Durch dieses Vertrauen fühlt sich jedes Individuum sicher, Risiken einzugehen und Fehler einzugestehen. Man kann sich aufeinander verlassen (Dependability) und die Rollen und Ziele des Einzelnen sind klar (Structure & Clarity). So hat jeder Komplize und jede Komplizin das Gefühl, dass die eigene Arbeit wertgeschätzt wird (Impact) und wichtig ist (Meaning), damit das Team als Ganzes funktioniert.

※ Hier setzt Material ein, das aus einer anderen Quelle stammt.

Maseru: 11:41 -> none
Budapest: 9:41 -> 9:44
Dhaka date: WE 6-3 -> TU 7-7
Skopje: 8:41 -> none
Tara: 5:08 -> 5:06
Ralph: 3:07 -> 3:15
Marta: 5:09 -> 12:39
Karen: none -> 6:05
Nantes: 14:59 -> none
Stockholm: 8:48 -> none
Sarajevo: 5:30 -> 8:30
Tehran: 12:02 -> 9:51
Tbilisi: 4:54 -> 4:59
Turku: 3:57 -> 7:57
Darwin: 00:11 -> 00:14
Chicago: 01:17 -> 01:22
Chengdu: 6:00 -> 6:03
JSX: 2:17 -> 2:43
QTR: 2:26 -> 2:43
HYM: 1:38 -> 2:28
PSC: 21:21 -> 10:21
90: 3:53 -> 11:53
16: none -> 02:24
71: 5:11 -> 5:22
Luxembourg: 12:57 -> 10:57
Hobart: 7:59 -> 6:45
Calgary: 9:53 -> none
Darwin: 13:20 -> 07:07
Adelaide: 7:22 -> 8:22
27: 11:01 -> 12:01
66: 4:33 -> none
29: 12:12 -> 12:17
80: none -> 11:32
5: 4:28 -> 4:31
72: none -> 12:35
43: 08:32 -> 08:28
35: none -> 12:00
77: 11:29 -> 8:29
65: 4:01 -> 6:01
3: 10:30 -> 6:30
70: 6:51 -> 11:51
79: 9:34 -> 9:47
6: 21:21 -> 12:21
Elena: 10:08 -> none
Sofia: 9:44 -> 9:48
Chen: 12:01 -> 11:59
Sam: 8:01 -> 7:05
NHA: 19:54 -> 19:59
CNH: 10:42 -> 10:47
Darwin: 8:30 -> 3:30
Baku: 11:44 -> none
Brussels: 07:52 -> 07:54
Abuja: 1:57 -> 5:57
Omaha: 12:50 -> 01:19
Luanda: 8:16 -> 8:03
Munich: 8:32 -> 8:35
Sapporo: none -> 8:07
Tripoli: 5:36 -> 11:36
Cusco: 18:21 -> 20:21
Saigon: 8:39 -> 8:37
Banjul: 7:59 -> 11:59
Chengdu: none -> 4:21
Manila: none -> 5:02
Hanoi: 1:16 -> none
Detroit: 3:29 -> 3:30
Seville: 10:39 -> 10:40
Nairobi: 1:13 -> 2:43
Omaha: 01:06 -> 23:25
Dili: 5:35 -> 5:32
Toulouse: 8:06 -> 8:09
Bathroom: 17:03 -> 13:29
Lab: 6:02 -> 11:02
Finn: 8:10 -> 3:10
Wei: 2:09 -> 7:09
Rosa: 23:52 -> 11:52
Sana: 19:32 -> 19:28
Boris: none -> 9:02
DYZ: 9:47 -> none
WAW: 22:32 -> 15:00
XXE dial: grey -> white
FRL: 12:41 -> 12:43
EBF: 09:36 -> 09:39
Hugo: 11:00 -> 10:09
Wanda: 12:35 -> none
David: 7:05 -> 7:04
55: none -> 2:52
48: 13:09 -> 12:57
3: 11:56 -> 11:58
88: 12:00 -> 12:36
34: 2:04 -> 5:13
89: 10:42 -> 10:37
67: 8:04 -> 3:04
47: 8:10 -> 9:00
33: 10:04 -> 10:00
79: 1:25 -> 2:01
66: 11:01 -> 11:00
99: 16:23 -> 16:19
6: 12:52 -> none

Um solch ein grundlegendes Vertrauen und damit auch Fairness untereinander aufzubauen, veranstaltet Dark Horse regelmäßig Teamevents, bei denen es oft um private Themen geht. Auch während der Arbeit wird Kollaboration gelebt. Wer schon einmal das Dark-Horse-Büro gesehen hat, wird das allein schon an der offenen Raumgestaltung erkannt haben.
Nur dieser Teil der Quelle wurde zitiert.